Tuesday, January 22, 2008

CIMB: Time to invest in the Middle East, North Africa

TheEdge

KUALA LUMPUR: The Middle East and North Africa (MENA) region, long overlooked by foreign investors, is ripe for the picking, according to CIMB-Principal Asset Management Bhd and Societe Generale Asset Management (SocGen).

Having benefited from the oil boom, countries in the region, including the United Arab Emirates, Oman, Bahrain, Egypt and Jordan, are now trying to convince investors there is more to the destination than just oil, spending their wealth in sectors such as infrastructure, tourism and on the creation of financial centres.
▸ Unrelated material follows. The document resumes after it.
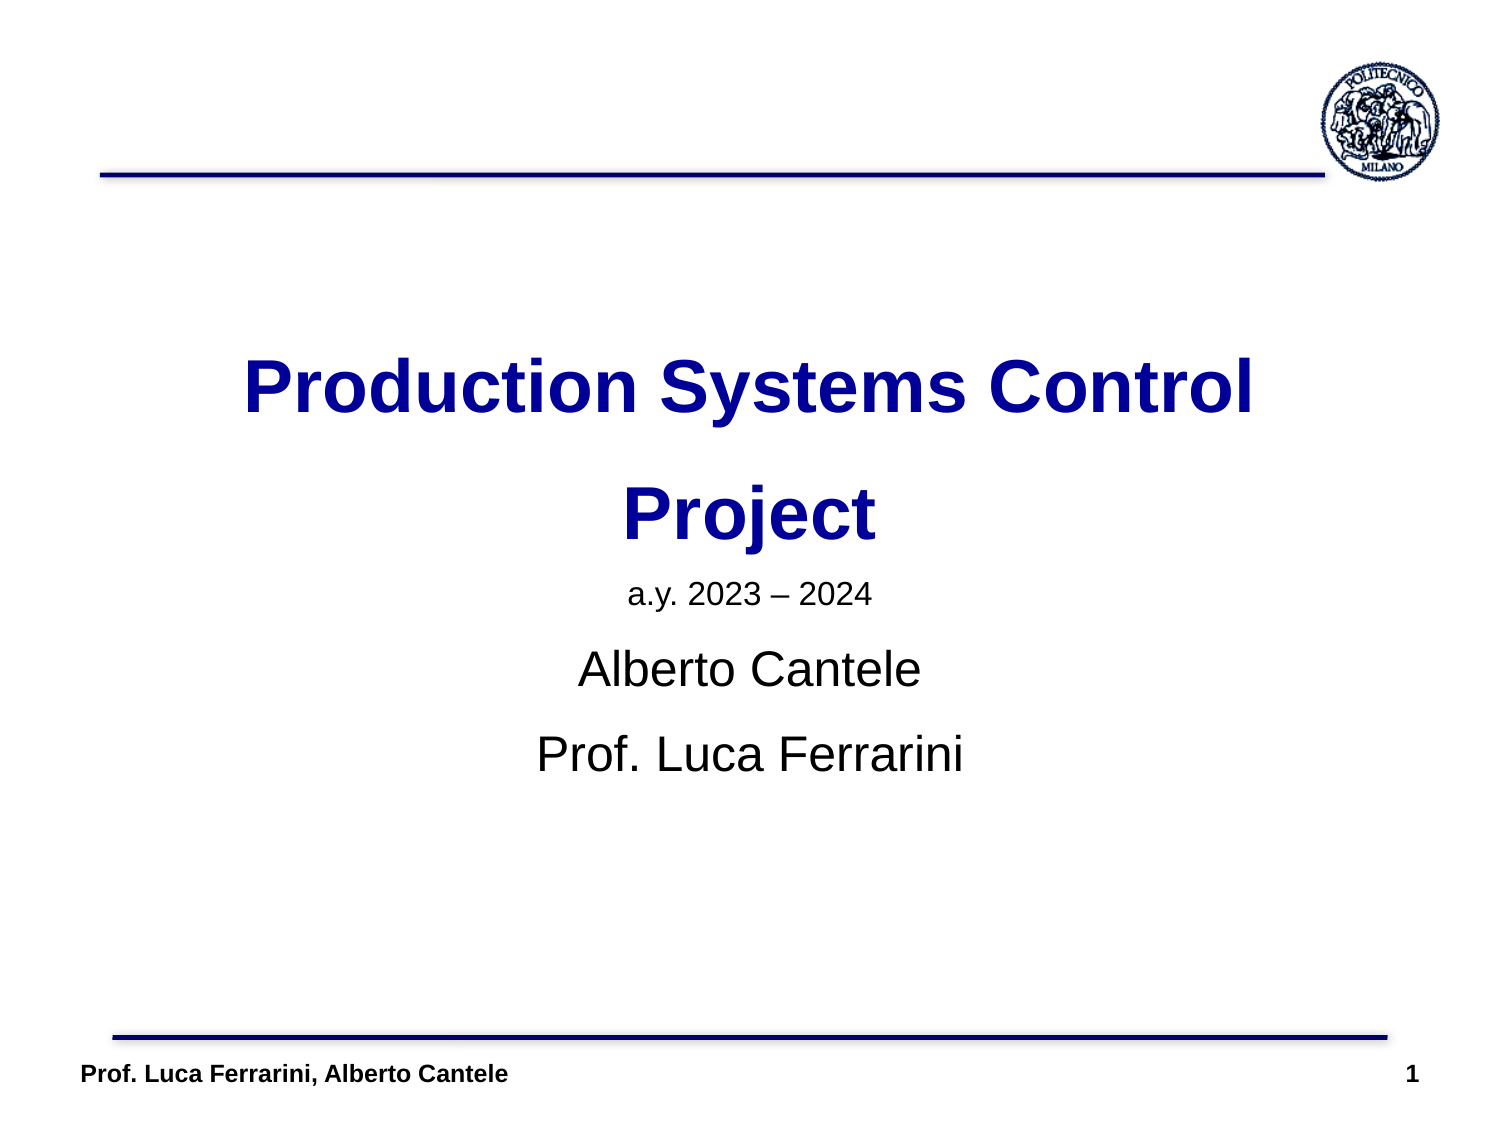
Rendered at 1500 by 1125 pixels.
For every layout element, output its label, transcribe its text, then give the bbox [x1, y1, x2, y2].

“The MENA region is attractive for investors due to its strong economic backdrop, uncorrelated markets and attractive valuations due to strong corporate earnings from high oil prices,” SocGen emerging market equities fund manager Mark Krombas said.

MENA economies grew more than 5% in each of the past three years, with Qatar’s gross domestic product (GDP) rising the fastest and emerging as a country with one of the highest GDP per capita in the world, he said.

Krombas added that SocGen’s Arab Fund saw a 60% rate of return last year, against 17.8% in 2006, and due to the region’s low correlation to the rest of the world’s markets, the region was not expected to be heavily impacted by global volatility.

On the region’s other growth sectors, he said the Gulf Cooperation Countries (GCC) had allocated an estimated US$1.5 trillion (RM4.95 trillion) for domestic infrastructure programmes over the next five years, while GDP contributions from the agriculture, construction, manufacturing and services sectors were expected to rise between 7% and 8% in Qatar, Bahrain and Saudi Arabia last year.

There was also a strong demand for consumer and financial products and the region’s young population was expected to drive demand for the real estate sector, he said.

He added while investors perceived the region as a high-risk destination due to geo-political issues, risk levels were relatively low in reality.

He said the Economist Intelligence Unit had assigned an “A” rating for Oman, Kuwait, Bahrain and the UAE, “BBB” for Qatar and Saudi Arabia, “BB” for Tunisia, Egypt and Algeria and “B” for Jordan under its country risk ratings, where Malaysia, India were assigned “BBB” and China “B”.

Speaking at a media briefing here yesterday, CIMB-Principal chief executive Datuk Noripah Kamso also said the company expected to launch an investment fund for the MENA region within the first half of this year.

“We are very interested for the Malaysian investing public to take advantage of this destination,” she said.